Give an exact reproduction of the lines from the one with "right eye: (1535, 903)" to the final line of the entries below, both ends included, and omit the pictures.

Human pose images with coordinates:
------------------------------
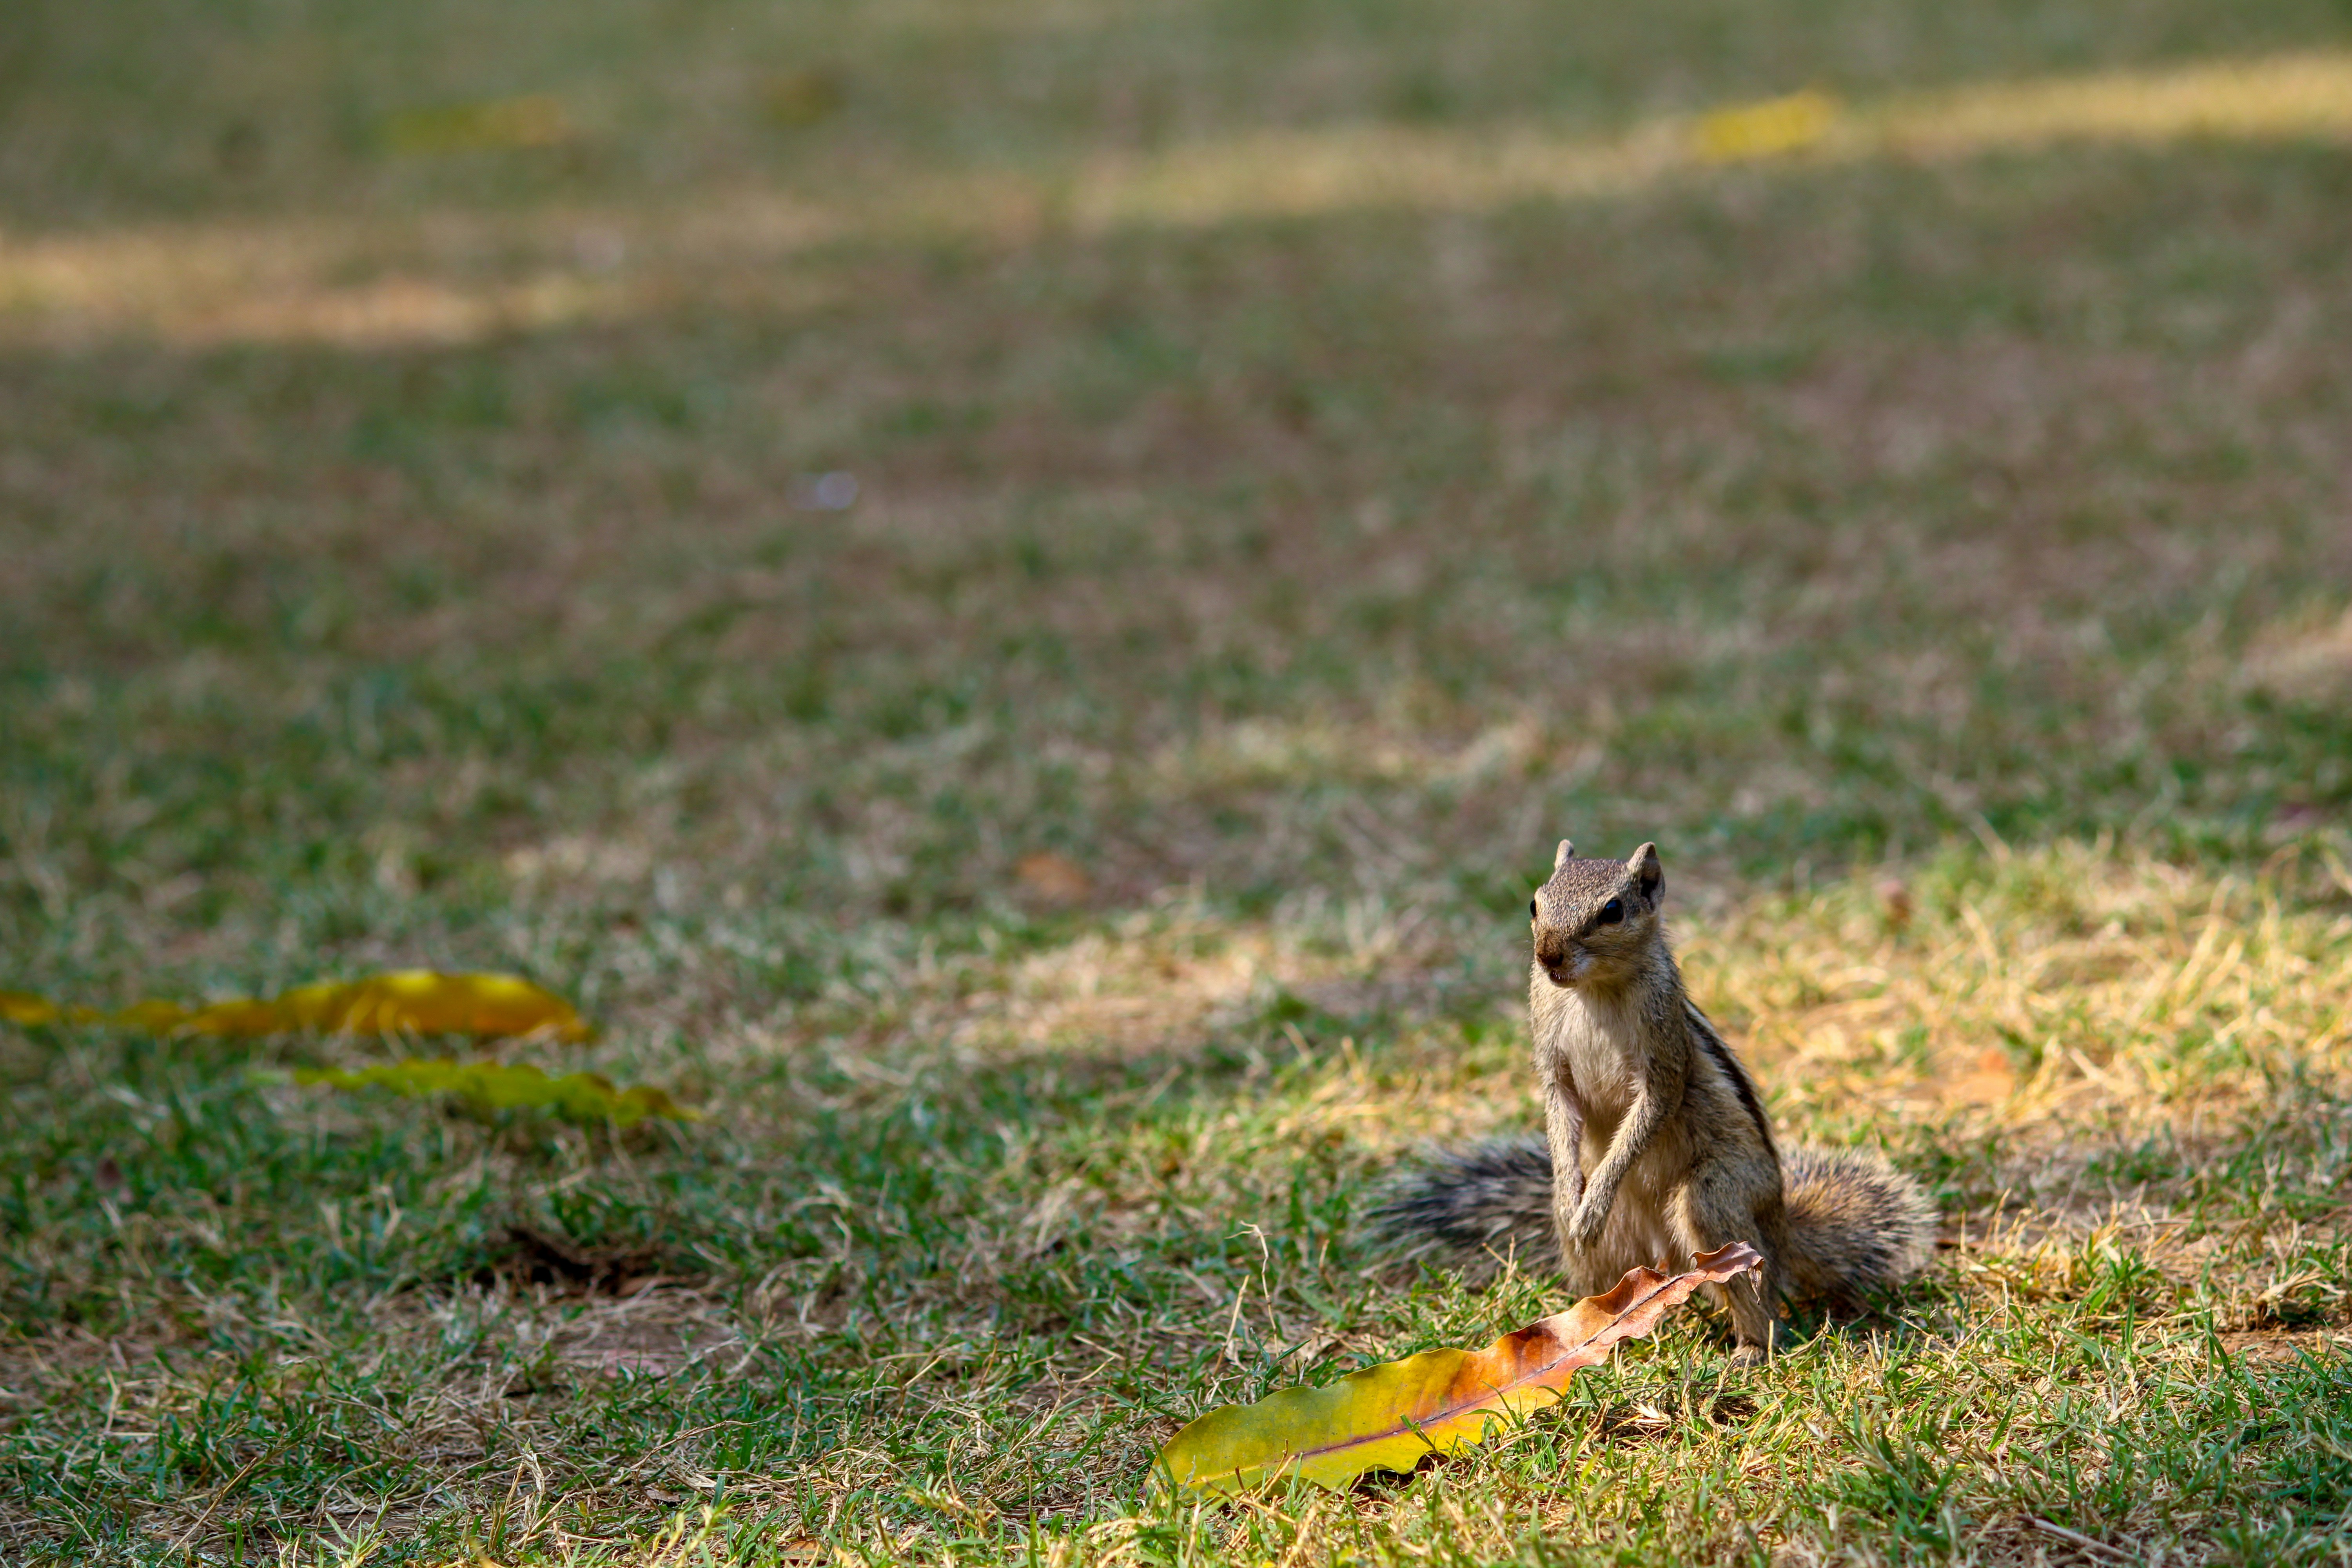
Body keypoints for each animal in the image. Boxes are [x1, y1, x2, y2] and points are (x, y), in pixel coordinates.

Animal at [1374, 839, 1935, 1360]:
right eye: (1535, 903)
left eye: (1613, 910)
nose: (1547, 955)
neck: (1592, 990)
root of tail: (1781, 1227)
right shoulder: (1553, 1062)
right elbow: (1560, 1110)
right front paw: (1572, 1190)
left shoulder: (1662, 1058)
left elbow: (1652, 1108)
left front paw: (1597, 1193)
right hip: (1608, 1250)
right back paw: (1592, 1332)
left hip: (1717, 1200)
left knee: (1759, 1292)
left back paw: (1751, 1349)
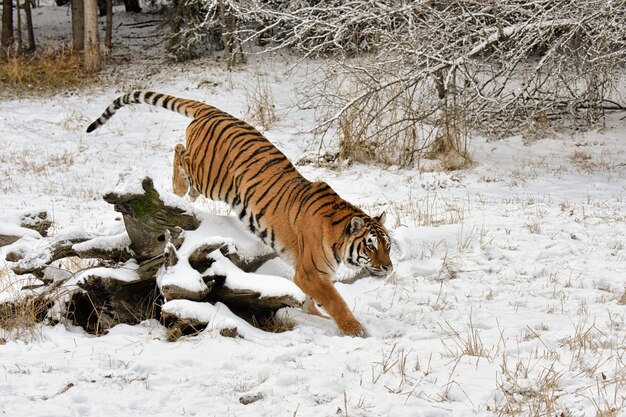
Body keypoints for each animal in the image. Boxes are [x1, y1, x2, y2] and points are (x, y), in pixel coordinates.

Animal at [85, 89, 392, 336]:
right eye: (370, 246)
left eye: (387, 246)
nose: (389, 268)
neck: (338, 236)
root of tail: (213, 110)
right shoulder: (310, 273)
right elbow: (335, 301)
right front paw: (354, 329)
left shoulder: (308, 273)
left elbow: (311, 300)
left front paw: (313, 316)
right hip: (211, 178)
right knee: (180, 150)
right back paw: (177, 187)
------------------------------
Response below:
right eye: (1535, 903)
left eye: (1613, 910)
nose: (1547, 955)
neck: (1592, 990)
root of tail: (1781, 1227)
right shoulder: (1553, 1062)
right elbow: (1560, 1110)
right front paw: (1572, 1190)
left shoulder: (1662, 1058)
left elbow: (1652, 1108)
left front paw: (1597, 1193)
right hip: (1608, 1250)
right back paw: (1592, 1332)
left hip: (1717, 1200)
left knee: (1759, 1292)
left back paw: (1751, 1349)
Body keypoints for each animal in the image. Boxes are [x1, y1, x2, y2] and points are (x, y), in pixel coordinates.

Animal at [85, 89, 392, 336]:
right eye: (370, 246)
left eye: (387, 246)
nose: (389, 268)
neck: (338, 236)
root of tail: (213, 110)
right shoulder: (310, 273)
right elbow: (335, 301)
right front paw: (354, 329)
left shoulder: (308, 273)
left elbow: (311, 300)
left front paw: (313, 316)
right hip: (211, 178)
right knee: (180, 150)
right back paw: (177, 187)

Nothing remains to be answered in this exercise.